SEMINAR 2025
Searching for ultraheavy dark matter using mechanical sensors
| Speaker | Qin Juehang, Rice University, USA |
| Date/Time | Friday, 18 Jul, 11am |
| Location | S11-02-07 Conference room |
| Host | A/Prof Phil Chan |
Abstract
Planck-scale dark matter candidates are theoretically compelling, yet searching for them poses significant experimental challenges. In this talk, I will present a framework for detecting ultraheavy dark matter using mechanical sensor arrays. These particles would produce characteristic tracks in sensor arrays, which we can identify using statistical track-finding techniques. I will discuss our analysis of various sensor technologies and show sensitivity projections for dark matter coupling to the Standard Model via long-range forces. While detection through purely gravitational couplings has been proposed, we show that such an effort would likely be unfeasible with foreseeable technology due to the required array size and quantum noise reduction.
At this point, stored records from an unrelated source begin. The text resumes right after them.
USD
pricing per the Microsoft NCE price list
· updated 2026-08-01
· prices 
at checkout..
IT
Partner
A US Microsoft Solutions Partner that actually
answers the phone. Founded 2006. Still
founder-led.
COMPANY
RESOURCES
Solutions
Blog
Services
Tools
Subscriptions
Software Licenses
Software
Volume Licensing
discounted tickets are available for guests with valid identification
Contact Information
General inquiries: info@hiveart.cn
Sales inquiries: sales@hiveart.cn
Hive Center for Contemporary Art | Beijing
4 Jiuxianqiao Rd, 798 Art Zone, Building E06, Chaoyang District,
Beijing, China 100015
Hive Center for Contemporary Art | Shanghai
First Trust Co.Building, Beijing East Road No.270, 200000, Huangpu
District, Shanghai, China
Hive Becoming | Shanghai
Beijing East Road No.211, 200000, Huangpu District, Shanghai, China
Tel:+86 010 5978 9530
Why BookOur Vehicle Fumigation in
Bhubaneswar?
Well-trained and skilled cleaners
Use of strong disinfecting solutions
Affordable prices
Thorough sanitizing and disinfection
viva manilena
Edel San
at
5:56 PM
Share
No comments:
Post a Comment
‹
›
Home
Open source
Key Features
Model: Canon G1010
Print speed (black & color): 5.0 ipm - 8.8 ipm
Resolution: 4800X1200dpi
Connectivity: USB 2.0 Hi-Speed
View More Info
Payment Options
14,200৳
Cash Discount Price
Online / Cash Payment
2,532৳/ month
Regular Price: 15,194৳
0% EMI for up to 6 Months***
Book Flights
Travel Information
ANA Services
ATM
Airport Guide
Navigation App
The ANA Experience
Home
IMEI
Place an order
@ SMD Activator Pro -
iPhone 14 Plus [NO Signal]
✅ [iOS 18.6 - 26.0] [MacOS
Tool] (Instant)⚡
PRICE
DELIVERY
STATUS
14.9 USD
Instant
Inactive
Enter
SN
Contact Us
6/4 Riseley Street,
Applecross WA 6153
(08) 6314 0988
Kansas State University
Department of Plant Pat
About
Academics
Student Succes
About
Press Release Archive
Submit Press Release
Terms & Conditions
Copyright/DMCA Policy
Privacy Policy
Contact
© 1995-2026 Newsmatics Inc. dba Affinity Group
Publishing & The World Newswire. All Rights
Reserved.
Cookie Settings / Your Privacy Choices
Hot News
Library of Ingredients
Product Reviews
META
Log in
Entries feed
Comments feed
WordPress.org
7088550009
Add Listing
I will, however, demonstrate that a substantial parameter space remains accessible to near-term experimental platforms. This opens new avenues for dark matter searches in a previously inaccessible mass regime and establishes the groundwork for future ultraheavy dark matter detection programmes.
Biography
Dr Qin Juehang is a Postdoctoral Associate at Rice University, where he works with the XENON collaboration on dark matter detection and neutrino physics and collaborates with quantum sensing groups to develop novel detection methods for ultraheavy dark matter. He received his PhD in Physics from Purdue University in 2023, where his thesis focused on computational techniques for direct dark matter detection and neutron calibrations for XENONnT.
During his PhD, Dr Qin received the George W. Tautfest Award for outstanding graduate students in high energy physics and the Charlotte Ida Litman Tubis Award for science communication. He is currently serving as Signals and Detector Team Leader for the XENON Collaboration, and oversees the collaboration’s signal processing and detector response modelling efforts.
Dr Qin’s research combines advanced computational methods with experimental astroparticle physics to search for dark matter and study neutrino properties, with the ultimate goal of searching for physics beyond the standard model. Working at the intersection of computation and experiment, he develops machine learning techniques and analysis frameworks for both traditional and quantum-enhanced particle detectors, enabling new approaches to rare-event searches.